Ken McCullough was born in Staten Island, N.Y., but spent his formative years in St. John’s, Newfoundland. He considers the mountains of Montana and Wyoming to be his spiritual home, and now draws inspiration from the land and people around Winona, Minnesota where he has lived since 1996. He also has roots in Mississippi.  In 1992 he was adopted into the Miniconjou band of the Lakota Nation. He is a graduate of St. Andrew’s School, in Delaware, the setting for Dead Poets Society, and has degrees from the University of Delaware and the Writers’ Workshop of the University of Iowa.
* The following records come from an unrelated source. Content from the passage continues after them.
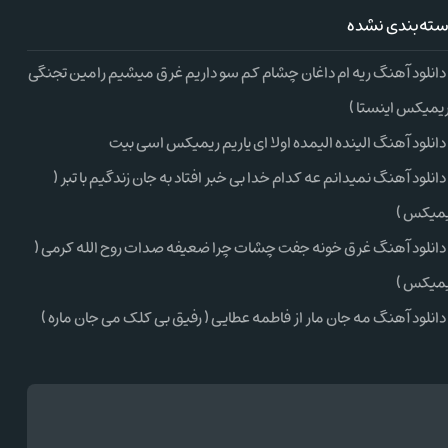
ته‌بندی نشده
دانلود آهنگ ریه ام داغان چشام کم سو داریم غرق میشیم رامین تجنگی
ریمیکس اینستا )
دانلود آهنگ الینده الیمده اولا ای یاریم ریمیکس اسی بیت
دانلود آهنگ نمیدانم عه کدام خدا بی خبر افتاد به جان زندگیم با تبر (
میکس )
دانلود آهنگ غرق خونه جفت چشات چرا ضعیفه صدات روح الله کرمی (
میکس )
دانلود آهنگ مه جان مار از فاطمه عطایی ( رفیق بی کلک می جان ماره )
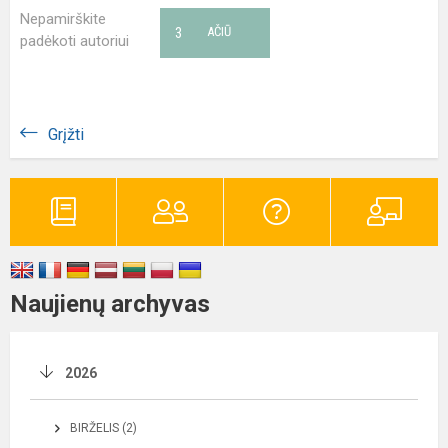
Nepamirškite
3
AČIŪ
padėkoti autoriui
Grįžti
Naujienų archyvas
2026
BIRŽELIS (2)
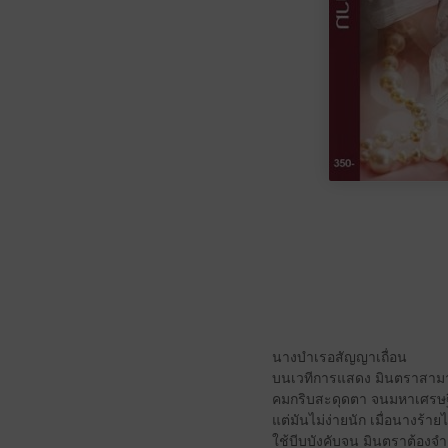
นางบำเรอสัญญาเถื่อน
บนเวทีการแสดง มินตราสามารถ
คมกริบสะดุดตา จนมหาเศรษฐ
แต่มันไม่ง่ายนัก เมื่อนางร้า
ใช้บีบบังคับจน มินตราต้องจ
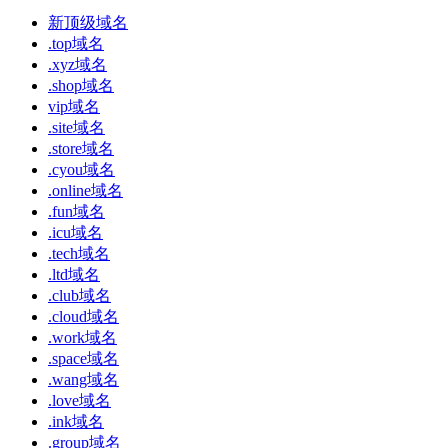
新顶级域名
.top域名
.xyz域名
.shop域名
vip域名
.site域名
.store域名
.cyou域名
.online域名
.fun域名
.icu域名
.tech域名
.ltd域名
.club域名
.cloud域名
.work域名
.space域名
.wang域名
.love域名
.ink域名
.group域名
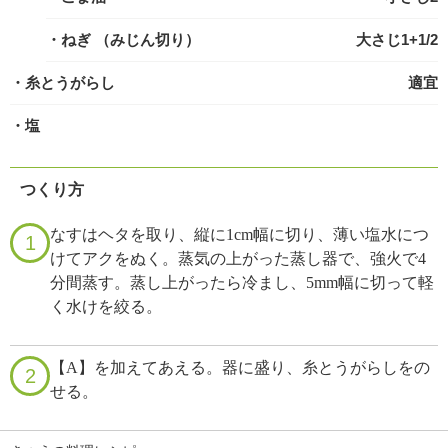
・ねぎ
（みじん切り）
大さじ1+1/2
・糸とうがらし
適宜
・塩
つくり方
なすはヘタを取り、縦に1cm幅に切り、薄い塩水につ
1
けてアクをぬく。蒸気の上がった蒸し器で、強火で4
分間蒸す。蒸し上がったら冷まし、5mm幅に切って軽
く水けを絞る。
【A】を加えてあえる。器に盛り、糸とうがらしをの
2
せる。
McCullough’s most recent books of poetry are Walking Backwards, Sicomoro.Oropéndola (a Spanish translation published in Colombia), and Broken Gates (Red Dragonfly Press), and a book of stories, Left Hand.

He has received numerous awards for his poetry including the Academy of American Poets Award, a National Endowment for the Arts Fellowship, a Pablo Neruda Award, a Galway Kinnell Poetry Prize, the New Millennium Poetry Award, the Blue Light Book Award and the Capricorn Book Award. McCullough has worked closely with Cambodian poet U Sam Oeur, survivor of the Pol Pot regime, and together they have published a bilingual edition of U’s poetry, Sacred Vows, and a memoir, Crossing Three Wildernesses.

McCullough has taught at Montana State University, the University of Iowa, Saint Mary’s University of Minnesota, Viterbo University, UW-LaCrosse and Winona State University, as well the poetry-in-the-schools programs in Montana and Iowa. He lives in Winona with his wife, playwright Lynn Nankivil. He has two sons, Galway, an actor and fight choreographer, and Orion, a student at the University of Iowa. McCullough will begin his second term as Poet Laureate of Winona in September 2014.